» **RECORDED DATA**
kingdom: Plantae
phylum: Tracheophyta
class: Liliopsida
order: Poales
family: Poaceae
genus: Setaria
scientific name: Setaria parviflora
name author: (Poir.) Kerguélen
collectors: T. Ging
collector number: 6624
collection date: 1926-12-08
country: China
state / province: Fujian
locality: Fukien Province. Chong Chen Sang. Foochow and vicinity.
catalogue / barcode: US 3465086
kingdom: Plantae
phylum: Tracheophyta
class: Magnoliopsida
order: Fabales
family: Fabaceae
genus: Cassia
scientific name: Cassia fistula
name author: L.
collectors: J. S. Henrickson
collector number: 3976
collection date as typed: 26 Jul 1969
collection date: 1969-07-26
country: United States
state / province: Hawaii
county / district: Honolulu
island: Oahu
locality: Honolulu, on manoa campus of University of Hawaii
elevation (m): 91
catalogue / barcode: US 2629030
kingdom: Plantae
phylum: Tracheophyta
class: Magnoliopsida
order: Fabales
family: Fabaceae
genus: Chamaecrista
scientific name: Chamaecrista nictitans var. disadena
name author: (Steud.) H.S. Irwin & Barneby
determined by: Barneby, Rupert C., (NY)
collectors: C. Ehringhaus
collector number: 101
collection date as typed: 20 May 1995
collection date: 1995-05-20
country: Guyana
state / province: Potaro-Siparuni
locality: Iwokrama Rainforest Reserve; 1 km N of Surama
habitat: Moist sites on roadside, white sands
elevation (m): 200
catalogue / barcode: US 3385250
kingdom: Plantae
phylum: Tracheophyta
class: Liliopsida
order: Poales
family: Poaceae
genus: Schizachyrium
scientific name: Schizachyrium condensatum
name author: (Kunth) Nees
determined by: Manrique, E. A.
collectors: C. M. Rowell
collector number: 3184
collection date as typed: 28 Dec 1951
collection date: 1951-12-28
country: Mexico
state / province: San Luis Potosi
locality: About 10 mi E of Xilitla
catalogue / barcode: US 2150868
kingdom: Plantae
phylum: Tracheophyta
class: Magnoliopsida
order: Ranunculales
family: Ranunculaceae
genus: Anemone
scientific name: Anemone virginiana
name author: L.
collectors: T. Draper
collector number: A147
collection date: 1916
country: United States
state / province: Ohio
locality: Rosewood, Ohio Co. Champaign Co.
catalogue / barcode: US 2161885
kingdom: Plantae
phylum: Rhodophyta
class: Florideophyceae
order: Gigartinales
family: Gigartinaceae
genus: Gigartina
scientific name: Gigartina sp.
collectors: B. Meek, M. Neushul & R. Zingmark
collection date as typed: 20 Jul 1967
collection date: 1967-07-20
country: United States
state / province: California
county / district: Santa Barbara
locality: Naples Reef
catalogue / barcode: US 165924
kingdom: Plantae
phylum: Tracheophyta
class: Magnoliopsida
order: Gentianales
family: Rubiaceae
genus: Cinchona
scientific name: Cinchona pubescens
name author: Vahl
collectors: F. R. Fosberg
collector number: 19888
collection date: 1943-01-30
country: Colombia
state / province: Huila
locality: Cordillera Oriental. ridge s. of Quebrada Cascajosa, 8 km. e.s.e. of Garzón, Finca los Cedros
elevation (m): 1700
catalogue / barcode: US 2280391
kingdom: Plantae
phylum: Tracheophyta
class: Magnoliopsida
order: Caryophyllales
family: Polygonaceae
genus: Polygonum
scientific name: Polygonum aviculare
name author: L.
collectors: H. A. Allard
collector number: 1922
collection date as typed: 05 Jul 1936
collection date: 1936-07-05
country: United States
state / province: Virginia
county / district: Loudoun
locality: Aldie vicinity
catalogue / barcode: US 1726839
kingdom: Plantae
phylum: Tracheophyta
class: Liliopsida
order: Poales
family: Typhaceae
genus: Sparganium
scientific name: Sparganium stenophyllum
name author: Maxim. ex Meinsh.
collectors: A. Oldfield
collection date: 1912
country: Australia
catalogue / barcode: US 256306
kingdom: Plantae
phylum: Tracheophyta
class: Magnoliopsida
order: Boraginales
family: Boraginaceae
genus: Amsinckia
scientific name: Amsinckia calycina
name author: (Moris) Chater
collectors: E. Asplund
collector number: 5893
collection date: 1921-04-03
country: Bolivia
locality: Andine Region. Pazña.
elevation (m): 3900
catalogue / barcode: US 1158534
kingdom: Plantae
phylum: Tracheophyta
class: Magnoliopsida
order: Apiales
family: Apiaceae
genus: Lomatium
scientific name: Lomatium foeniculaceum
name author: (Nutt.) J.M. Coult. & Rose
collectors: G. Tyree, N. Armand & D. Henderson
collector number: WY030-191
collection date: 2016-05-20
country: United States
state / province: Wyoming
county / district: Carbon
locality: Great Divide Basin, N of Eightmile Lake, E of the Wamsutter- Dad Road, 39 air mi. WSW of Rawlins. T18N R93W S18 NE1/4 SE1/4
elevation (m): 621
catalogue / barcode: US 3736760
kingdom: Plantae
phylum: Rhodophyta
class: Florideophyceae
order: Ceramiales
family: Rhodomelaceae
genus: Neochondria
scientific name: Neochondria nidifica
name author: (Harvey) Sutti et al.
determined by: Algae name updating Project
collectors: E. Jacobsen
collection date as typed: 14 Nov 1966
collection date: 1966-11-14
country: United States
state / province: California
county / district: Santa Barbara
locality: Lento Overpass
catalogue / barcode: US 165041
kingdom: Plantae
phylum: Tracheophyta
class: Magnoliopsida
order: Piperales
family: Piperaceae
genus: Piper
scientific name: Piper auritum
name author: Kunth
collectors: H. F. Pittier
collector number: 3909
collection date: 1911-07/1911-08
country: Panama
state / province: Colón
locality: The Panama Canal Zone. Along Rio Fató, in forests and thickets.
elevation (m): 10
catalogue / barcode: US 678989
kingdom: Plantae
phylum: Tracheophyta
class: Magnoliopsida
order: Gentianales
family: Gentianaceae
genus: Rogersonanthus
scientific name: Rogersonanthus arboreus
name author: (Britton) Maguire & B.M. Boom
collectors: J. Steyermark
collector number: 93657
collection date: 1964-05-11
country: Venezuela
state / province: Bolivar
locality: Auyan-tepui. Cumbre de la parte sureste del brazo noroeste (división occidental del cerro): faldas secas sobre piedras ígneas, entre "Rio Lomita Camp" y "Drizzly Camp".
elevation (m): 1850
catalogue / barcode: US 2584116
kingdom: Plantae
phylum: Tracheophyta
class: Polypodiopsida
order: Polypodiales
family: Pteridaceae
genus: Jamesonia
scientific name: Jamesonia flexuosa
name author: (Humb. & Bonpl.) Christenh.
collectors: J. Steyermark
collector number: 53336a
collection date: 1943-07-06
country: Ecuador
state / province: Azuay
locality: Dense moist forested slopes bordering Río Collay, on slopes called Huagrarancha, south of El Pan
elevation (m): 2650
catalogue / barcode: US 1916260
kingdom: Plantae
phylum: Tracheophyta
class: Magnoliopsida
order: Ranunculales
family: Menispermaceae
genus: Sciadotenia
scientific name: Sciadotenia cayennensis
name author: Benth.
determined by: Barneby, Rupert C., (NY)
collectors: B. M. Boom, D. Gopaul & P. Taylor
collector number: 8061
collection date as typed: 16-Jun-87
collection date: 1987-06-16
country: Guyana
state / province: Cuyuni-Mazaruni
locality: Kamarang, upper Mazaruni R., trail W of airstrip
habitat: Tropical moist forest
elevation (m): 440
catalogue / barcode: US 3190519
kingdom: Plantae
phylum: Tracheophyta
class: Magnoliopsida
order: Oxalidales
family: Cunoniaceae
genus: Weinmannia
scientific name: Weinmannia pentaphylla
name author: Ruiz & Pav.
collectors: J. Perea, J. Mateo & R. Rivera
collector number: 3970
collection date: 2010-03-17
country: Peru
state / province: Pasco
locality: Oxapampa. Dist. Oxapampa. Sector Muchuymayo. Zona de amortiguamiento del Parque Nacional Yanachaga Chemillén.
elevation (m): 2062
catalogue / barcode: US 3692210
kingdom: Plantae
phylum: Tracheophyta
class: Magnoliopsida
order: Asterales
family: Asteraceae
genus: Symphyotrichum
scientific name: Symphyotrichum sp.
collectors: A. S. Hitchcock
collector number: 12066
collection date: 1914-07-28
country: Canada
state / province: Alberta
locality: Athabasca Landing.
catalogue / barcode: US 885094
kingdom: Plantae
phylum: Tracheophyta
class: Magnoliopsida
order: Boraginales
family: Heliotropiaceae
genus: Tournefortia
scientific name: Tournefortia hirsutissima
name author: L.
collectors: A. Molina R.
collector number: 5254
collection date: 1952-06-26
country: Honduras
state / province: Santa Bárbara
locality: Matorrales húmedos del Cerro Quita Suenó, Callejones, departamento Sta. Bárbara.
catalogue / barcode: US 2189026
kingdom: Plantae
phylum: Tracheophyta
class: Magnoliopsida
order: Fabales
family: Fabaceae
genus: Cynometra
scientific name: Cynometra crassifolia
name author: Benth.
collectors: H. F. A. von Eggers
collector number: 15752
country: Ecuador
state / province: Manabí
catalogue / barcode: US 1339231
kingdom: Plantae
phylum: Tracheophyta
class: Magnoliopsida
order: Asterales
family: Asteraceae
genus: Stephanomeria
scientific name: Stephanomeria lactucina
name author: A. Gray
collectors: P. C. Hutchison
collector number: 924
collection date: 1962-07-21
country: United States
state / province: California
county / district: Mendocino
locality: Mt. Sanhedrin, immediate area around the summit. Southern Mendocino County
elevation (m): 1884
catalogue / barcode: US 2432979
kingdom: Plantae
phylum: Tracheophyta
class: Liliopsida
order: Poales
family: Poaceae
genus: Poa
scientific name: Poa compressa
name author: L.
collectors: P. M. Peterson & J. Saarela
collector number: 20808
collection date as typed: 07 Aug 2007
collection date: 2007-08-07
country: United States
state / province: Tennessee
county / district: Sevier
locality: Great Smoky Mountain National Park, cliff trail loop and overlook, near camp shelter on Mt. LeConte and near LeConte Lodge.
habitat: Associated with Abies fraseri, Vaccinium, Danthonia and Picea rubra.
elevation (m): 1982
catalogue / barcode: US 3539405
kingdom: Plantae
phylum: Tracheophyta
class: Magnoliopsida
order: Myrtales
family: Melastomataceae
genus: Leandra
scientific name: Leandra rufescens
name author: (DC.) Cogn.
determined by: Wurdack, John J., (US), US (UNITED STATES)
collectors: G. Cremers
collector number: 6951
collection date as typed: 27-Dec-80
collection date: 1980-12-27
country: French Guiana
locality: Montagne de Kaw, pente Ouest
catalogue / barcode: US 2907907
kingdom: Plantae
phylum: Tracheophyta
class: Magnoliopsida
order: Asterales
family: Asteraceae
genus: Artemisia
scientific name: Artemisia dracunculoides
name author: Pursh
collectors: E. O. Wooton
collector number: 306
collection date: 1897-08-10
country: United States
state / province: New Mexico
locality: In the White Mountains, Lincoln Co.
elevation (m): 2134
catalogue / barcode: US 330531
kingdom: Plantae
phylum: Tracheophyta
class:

» **REQUIREMENT**
Copy the lines above word for word, from the line with "collector number: 1922" through the line with "collection date: 1966-11-14", including both of those lines.

» **RESPONSE**
collector number: 1922
collection date as typed: 05 Jul 1936
collection date: 1936-07-05
country: United States
state / province: Virginia
county / district: Loudoun
locality: Aldie vicinity
catalogue / barcode: US 1726839
kingdom: Plantae
phylum: Tracheophyta
class: Liliopsida
order: Poales
family: Typhaceae
genus: Sparganium
scientific name: Sparganium stenophyllum
name author: Maxim. ex Meinsh.
collectors: A. Oldfield
collection date: 1912
country: Australia
catalogue / barcode: US 256306
kingdom: Plantae
phylum: Tracheophyta
class: Magnoliopsida
order: Boraginales
family: Boraginaceae
genus: Amsinckia
scientific name: Amsinckia calycina
name author: (Moris) Chater
collectors: E. Asplund
collector number: 5893
collection date: 1921-04-03
country: Bolivia
locality: Andine Region. Pazña.
elevation (m): 3900
catalogue / barcode: US 1158534
kingdom: Plantae
phylum: Tracheophyta
class: Magnoliopsida
order: Apiales
family: Apiaceae
genus: Lomatium
scientific name: Lomatium foeniculaceum
name author: (Nutt.) J.M. Coult. & Rose
collectors: G. Tyree, N. Armand & D. Henderson
collector number: WY030-191
collection date: 2016-05-20
country: United States
state / province: Wyoming
county / district: Carbon
locality: Great Divide Basin, N of Eightmile Lake, E of the Wamsutter- Dad Road, 39 air mi. WSW of Rawlins. T18N R93W S18 NE1/4 SE1/4
elevation (m): 621
catalogue / barcode: US 3736760
kingdom: Plantae
phylum: Rhodophyta
class: Florideophyceae
order: Ceramiales
family: Rhodomelaceae
genus: Neochondria
scientific name: Neochondria nidifica
name author: (Harvey) Sutti et al.
determined by: Algae name updating Project
collectors: E. Jacobsen
collection date as typed: 14 Nov 1966
collection date: 1966-11-14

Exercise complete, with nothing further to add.